- **WHAT YOU WILL DO**
Collect every line in the records below that contains the string "گوشی", and copy each one in full. Matching is case-sensitive.

- **EXCERPTED RECORDS**
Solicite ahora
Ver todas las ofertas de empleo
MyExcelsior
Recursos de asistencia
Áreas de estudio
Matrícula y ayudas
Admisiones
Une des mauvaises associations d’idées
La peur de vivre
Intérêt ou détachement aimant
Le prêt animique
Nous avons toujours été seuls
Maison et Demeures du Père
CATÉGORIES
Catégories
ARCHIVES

* * *

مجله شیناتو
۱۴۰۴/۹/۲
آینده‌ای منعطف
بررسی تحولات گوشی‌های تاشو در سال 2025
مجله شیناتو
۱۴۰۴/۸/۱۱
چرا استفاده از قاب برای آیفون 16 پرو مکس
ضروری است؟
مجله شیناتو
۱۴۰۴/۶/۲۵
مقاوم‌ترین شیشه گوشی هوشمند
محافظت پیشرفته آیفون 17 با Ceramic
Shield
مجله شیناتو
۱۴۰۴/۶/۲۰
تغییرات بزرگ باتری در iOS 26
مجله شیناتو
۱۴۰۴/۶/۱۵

- **RESPONSE AREA**
بررسی تحولات گوشی‌های تاشو در سال 2025
مقاوم‌ترین شیشه گوشی هوشمند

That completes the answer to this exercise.